Like the whole Southeastern coast, the Isle of Palms is in transition.

The resort island north of Charleston has done a good job retaining its small-town feel, but change is in the air and angry residents have been packing town council meetings in recent months to vent their anger. Hundreds of yard signs dot the island with the message “Save Our Neighborhoods” and the web address www.SaveIOP.com. In a town with 3,800 registered voters, 825 signed a recent petition demanding the town take action to save Isle of Palms’ cozy, traditional atmosphere.

At the heart of the dispute are two related issues — the size of new houses being built on the island and the use of those houses. Bungalows and ranch houses, which have been the residential standard for decades, are being demolished to make way for huge houses on stilts, some with as many as 10 or 11 bedrooms. The new houses dwarf older residences, shutting out sun and breeze, and changing the character of residential neighborhoods.

Many of these new houses are short-term rental properties — “mini-hotels,” as critics call them. In recent years they have been used for weddings, corporate retreats, fraternity parties, jewelry sales, and other events. Along with these activities are accompanying noise, litter, and other problems. Busloads of people have been ferried to and from these events through the quiet residential streets of Isle of Palms.

“That’s not what Isle of Palms is about,” said IOP resident Catherine Malloy. “These big houses are fine on the oceanfront. That’s where they belong. But now they are creeping inland and they are invading residential neighborhoods and that’s what we are fighting to stop.”

As Malloy and her allies see it, the mini-hotels are in violation of the town’s zoning ordinances. Sitting at the dinner table in her Waterway Drive home — which is piled with papers and maps and looks like the conference room of a lawyer’s office — she reads from the city’s zoning ordinance: The purpose of the single-family residential district is “to discourage unwarranted encroachment by prohibiting commercial uses and to prohibit uses which would interfere with the development or continuation of single family use.”
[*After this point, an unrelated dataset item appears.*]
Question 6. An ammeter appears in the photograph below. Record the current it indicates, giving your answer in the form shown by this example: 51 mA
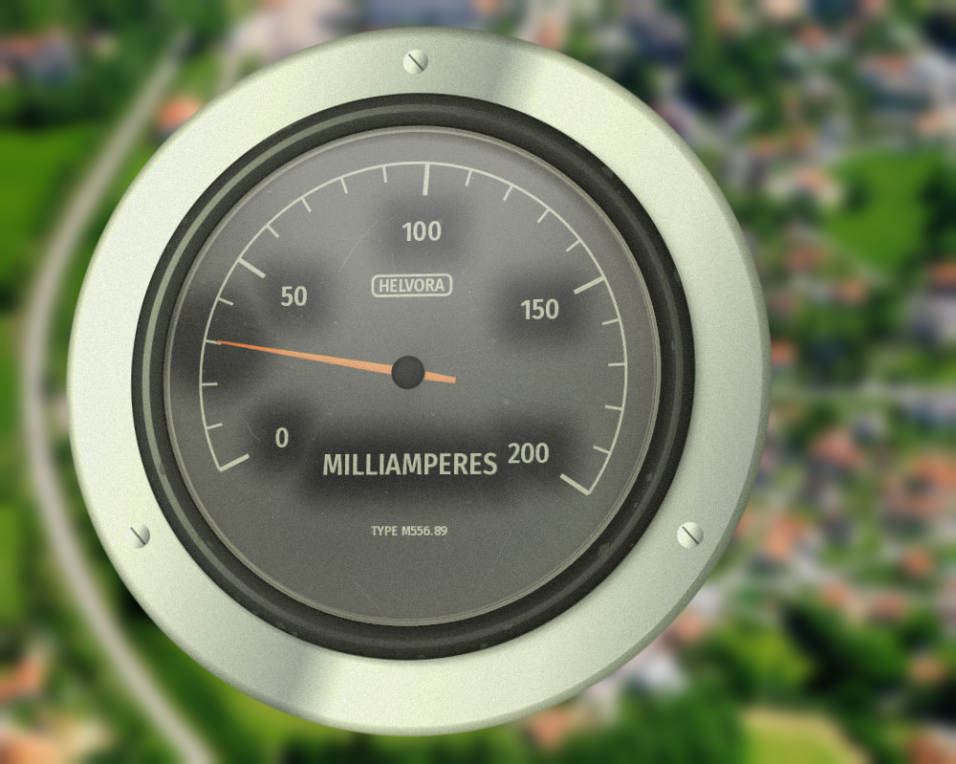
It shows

“That’s the key,” Malloy says. “Commercial use versus residential use. These mini-hotels were clearly built for commercial use. Families do not need that many bedrooms. … Some of these houses can accommodate more than 30 people.”

At least one large house was built with separate locks on bedroom doors, like a hotel, she said. Another house has large signs around the swimming pool, with rules for pool use — including “No Diving” — like those found at hotel pools. “Nobody puts signs like that on their family swimming pool,” she said.

In January 2005, the town planning commission undertook a major study of the problem. After more than two years the commission came back with recommendations to draft new regulations for rental properties and to create a livability court to enforce those regulations.

Over the loud protests of more than 100 residents, the town council gave preliminary approval to the ordinance at a February 27 meeting. The law would limit occupancy to two people to a bedroom of at least 150 square feet, limit the number of cars and types of vehicles allowed at rental properties. But the proposed ordinance does nothing to address the size of houses or to stop short-term rentals.

“This doesn’t solve the problem,” Malloy said. “They are simply trying to legalize something that is clearly illegal.”

IOP city manager Linda Tucker has a different take on the matter.

“Isle of Palms has always had short-term rentals,” she says. “Families have been vacationing here and renting houses for generations. We’re not going to stop that.” On an island with 4,600 residences, the city has issued 1,634 rental licenses.

Furthermore, the town has always allowed in-home businesses in residential neighborhoods, and that will not change either.

In terms of law, little has changed except circumstances, Tucker says. “Maybe we crossed a line when Isle of Palms became so popular.”

Part of the problem is that new houses must be built on pilings above ground to meet federal flood standards. Any house built nearly 10 feet above ground is going to overwhelm traditional ground-level houses and change the traditional roofline of the neighborhood. Beyond that, the issue is behavior, she said.

“The use of the (rental) house is still residential use,” Tucker says. The people who rent these houses are families and social groups, not strangers checking in at a front desk.

With the new rules on the number of occupants and vehicle restrictions, the city has demonstrated it understands the problem and is trying to address it, she said.

“The planning commission and the council worked hard to come to some kind of compromise that would accommodate both sides of the issue.”

The livability court will give residents a new tool for dealing with nuisance renters. People who are hesitant to call the police to solve a problem will be more likely to call the livability court officer, Mayor Mike Sottile says. “Now we have a way of mediating disputes,” he said. “At least it creates a record of complaints” against a rental property, Sottile says. Complaints can result in fines and enough fines can result in a rental property losing its license. The details of this procedure have not been worked out, Sottile said.

The next hearing on the proposed ordinances will take place at 6 p.m. on Tuesday, March 27, at the Recreation Center. Regardless of the outcome of that meeting, there is still a potential lawsuit pending against the town for failure to enforce its ordinances. And the new livability court does nothing to alleviate the traffic which chokes the town’s streets and roads in the summer and overwhelms other services and infrastructure as the population surges from 3,600 year-round residents to 45,000.